Another neat feature on the Mio Alpha is the customisable heart rate zone. Once you're in "activity mode" you can set a target activity zone and set a warning (in the form of a beep and a flashing LED) for when your heart rate varies above or below this bracket. When you recall the data at the end of a workout, you can also find out how long you have been 'in the zone' for during your activity.

This is a smart looking and well made watch, that works very well as a timer and heart rate monitor as well.

The Mio Alpha watch is available at Wiggle (Link)

The MioLink is a stripped back version of the Alpha.
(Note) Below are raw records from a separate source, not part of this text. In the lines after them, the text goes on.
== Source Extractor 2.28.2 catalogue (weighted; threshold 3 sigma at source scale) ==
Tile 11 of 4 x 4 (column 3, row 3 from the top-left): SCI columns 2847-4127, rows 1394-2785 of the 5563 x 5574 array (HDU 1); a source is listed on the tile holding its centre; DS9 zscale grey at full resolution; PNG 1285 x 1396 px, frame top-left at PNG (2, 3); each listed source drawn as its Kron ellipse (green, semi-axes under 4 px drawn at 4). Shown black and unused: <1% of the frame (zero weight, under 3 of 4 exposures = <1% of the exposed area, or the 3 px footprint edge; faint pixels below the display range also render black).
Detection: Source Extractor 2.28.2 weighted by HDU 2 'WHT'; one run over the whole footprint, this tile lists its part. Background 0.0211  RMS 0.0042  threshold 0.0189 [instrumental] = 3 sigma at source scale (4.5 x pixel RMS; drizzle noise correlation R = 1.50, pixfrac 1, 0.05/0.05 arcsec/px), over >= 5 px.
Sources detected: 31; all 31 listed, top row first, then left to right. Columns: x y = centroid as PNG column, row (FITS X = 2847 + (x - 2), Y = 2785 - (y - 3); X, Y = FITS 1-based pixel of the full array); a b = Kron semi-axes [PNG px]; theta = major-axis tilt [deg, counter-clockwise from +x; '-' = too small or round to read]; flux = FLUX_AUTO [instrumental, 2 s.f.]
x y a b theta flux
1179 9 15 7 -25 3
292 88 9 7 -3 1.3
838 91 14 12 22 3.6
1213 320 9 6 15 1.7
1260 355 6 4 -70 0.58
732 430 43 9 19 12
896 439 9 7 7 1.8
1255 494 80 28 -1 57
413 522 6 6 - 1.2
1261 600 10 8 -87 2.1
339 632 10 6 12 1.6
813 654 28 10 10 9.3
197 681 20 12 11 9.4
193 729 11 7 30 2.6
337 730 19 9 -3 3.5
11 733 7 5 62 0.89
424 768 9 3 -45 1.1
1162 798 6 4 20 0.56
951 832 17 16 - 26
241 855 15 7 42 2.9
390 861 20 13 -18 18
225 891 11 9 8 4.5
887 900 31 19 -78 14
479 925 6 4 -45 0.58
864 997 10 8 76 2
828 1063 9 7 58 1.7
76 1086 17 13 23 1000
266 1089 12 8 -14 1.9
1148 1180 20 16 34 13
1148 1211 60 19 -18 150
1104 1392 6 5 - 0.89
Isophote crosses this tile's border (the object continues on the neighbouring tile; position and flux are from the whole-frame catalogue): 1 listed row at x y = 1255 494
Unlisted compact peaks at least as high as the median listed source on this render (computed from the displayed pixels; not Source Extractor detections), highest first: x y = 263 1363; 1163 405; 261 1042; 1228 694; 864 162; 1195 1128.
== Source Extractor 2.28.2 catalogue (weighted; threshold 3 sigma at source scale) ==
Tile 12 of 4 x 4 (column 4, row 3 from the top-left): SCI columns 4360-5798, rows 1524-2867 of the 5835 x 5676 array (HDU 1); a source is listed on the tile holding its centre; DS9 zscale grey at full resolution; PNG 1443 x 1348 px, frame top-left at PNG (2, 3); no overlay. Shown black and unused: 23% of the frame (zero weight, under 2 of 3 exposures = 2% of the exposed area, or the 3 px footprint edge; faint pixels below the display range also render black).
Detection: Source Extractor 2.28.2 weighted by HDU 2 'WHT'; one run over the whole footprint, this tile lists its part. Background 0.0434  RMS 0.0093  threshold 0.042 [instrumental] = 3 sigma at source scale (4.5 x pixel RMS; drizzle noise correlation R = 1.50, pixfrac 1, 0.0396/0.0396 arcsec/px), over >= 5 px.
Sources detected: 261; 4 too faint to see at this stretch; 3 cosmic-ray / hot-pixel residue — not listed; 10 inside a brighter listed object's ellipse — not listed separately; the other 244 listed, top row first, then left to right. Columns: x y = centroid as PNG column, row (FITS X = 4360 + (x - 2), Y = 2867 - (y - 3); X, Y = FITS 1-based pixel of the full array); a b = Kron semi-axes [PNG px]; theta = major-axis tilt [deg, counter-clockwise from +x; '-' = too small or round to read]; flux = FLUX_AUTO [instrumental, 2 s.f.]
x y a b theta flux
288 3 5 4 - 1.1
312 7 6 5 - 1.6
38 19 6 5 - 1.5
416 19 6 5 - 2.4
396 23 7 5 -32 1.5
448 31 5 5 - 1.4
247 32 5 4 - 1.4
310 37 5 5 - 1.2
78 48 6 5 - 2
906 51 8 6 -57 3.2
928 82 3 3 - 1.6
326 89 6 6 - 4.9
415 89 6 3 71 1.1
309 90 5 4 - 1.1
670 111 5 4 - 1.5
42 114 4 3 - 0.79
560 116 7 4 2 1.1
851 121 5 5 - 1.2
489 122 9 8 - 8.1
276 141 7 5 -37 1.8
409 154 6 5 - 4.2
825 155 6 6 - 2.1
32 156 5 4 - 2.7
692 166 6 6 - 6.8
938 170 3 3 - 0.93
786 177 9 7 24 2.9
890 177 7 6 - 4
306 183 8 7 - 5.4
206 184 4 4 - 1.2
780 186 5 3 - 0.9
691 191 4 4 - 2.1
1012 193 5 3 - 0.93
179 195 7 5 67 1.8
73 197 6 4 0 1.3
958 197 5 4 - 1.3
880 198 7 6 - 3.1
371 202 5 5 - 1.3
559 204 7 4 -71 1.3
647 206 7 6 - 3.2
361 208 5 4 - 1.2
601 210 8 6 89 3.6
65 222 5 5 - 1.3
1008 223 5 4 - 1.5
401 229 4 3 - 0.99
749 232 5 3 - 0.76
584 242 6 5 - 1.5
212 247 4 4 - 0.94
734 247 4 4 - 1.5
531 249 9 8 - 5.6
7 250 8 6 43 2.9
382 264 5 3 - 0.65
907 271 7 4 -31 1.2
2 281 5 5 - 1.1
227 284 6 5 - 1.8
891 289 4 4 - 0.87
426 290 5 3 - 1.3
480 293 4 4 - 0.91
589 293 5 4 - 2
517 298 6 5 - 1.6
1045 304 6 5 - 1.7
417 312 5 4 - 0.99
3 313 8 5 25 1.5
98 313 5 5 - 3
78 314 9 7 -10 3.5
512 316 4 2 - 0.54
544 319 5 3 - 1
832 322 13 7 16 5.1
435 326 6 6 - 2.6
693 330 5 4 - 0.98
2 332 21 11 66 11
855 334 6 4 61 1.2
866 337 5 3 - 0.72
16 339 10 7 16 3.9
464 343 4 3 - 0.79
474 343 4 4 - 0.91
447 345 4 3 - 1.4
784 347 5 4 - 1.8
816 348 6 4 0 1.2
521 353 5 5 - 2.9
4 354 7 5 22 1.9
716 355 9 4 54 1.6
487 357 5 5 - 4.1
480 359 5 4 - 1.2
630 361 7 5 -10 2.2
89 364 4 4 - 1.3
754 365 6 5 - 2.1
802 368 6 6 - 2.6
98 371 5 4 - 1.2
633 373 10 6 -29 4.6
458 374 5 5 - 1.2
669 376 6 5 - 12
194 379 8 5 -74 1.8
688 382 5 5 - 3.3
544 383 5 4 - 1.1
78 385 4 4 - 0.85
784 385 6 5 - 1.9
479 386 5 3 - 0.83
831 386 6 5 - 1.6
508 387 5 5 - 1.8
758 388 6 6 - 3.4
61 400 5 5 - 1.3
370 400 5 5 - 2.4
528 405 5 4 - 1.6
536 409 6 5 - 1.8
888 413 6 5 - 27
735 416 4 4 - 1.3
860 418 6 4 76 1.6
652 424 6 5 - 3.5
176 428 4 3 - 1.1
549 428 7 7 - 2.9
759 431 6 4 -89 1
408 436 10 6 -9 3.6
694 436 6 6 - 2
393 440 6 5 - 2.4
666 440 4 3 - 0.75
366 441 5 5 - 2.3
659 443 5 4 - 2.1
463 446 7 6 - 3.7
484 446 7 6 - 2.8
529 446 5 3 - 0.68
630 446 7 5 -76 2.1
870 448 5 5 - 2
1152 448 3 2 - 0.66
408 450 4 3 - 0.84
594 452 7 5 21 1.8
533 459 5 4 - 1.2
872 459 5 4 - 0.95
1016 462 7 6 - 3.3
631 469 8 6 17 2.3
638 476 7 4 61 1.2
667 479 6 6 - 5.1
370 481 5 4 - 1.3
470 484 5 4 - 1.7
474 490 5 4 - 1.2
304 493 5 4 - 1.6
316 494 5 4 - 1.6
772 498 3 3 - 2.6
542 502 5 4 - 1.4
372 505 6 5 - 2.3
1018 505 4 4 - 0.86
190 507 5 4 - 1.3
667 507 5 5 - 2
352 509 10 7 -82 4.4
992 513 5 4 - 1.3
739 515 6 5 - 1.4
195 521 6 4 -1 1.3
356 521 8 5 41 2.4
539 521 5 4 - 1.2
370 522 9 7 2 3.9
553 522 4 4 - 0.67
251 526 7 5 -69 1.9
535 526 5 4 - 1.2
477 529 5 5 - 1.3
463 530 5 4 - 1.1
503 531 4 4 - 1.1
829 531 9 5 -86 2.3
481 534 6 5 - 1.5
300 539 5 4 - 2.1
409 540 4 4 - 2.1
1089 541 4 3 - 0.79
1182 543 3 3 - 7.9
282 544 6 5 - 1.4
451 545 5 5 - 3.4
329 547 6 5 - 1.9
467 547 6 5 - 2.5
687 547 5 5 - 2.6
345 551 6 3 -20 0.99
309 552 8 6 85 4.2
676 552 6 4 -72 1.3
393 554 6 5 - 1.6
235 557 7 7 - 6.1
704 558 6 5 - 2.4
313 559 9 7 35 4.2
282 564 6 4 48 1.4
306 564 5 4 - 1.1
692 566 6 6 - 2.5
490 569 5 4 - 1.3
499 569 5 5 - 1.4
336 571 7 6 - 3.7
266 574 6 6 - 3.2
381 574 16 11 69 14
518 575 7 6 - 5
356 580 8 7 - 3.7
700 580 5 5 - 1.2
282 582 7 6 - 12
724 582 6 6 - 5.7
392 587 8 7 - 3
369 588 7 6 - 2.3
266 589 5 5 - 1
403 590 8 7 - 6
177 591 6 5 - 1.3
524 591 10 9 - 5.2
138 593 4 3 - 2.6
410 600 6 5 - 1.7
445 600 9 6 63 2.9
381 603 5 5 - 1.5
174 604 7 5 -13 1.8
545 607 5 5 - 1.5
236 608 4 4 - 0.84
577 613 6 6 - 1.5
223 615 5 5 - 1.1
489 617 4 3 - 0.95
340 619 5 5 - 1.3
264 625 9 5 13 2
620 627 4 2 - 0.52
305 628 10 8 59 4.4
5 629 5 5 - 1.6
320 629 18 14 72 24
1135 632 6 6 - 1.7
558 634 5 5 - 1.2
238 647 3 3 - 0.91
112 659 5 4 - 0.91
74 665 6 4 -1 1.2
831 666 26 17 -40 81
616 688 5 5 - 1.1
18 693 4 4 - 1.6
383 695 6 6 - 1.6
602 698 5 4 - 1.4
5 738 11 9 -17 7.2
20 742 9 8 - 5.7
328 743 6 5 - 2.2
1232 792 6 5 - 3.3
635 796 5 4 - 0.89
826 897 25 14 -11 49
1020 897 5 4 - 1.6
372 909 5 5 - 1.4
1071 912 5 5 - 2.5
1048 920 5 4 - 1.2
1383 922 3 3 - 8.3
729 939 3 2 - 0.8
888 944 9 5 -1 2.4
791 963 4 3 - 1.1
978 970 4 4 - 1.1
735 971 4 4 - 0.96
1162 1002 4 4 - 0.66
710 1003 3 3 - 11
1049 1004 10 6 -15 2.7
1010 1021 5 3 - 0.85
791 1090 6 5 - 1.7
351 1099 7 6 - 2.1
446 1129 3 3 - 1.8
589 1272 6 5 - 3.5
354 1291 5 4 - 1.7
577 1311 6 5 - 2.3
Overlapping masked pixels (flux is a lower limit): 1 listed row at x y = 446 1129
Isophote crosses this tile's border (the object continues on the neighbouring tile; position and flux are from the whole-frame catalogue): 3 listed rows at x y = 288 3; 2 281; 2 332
It's a smaller unit (with a lower price tag) that uses the same optical reading technology, but rather than displaying it on the unit, it transmits it to any ANT+ or Bluetooth device.

Like the Mio Alpha, the MioLink also has a heart rate zone function. Rather than just one bracket though, the Link can have up to five zones that you can customise on the Bluetooth linked app. You're alerted to the zone you are in through a discrete but surprisingly visible LED on the Link, which flashes different colours dependent on the zone.

Both the Alpha and the Link are comfortable watches/bands to wear, and the soft silicone strap feels sturdy and durable. Battery life is good, at around 20 hours for the Alpha when HR monitoring is in use, and about 8 hours for the Link. The units are recharged through a magnetic USB clip that fixes magnetically to the back of the unit.

The biggest question of all though, is how accurate are they?

The answer, is pretty damn accurate. Tests have been done on both of the units by independent labs, and they've found that this technology may actually be more accurate than chest straps; reading within +/- 0.3BPM of true heart rate.

I found that when seated or running the units were highly responsive, and very accurate: giving similar readings to a chest strap working independently in parallel. There does seem to be a bit of a lag in pick-up on the Mio units when using them in dark conditions, or if you cover the unit under a long sleeve top, but this is only minor. The units also seemed to struggle a bit in particularly wet conditions (although I expect this might be because I have quite hairy arms!). Overall though, both units proved to be a very accurate way of monitoring your heart rate, and for their primary intended use - running - they work faultlessly.

If you're a runner or do it as cross training, these are a very neat and convenient HR monitoring option.

Another benefit of the Mio technology over traditional HR straps, is that it also allows continuous heart rate monitoring: I'll write more on this in a separate blog, as there's too much to explain here. But essentially, by monitoring your heart rate over the course of a day, you can gauge how well rested your body is, and how productive or potentially damaging it could be to train - interesting stuff.

Both the Alpha and the MioLink are very interesting devices then, and they both work very well at their primary function, as well as having neat additions like the heart rate zone feature. If you're fed up with putting on a slightly damp chest strap or looking a bit odd if you wear it under a lightly coloured t-shirt (they tend to look a bit like a bra strap), then the Mio Alpha and MioLink are well worth looking into.

The Mio Link is available from Wiggle (Link)


  1. Good review, thanks. Did you test accuracy with the watch worn inboard of the wrist? That is, with the sensors contacting with the inside of the wrist?

  2. Hi Richard, yes - when cycling I wore the watch inboard on the wrist. It seemed to be accurate the majority of the time, accuracy only slips slightly when it was worn under a close fitting long sleeve jersey, or in very damp conditions.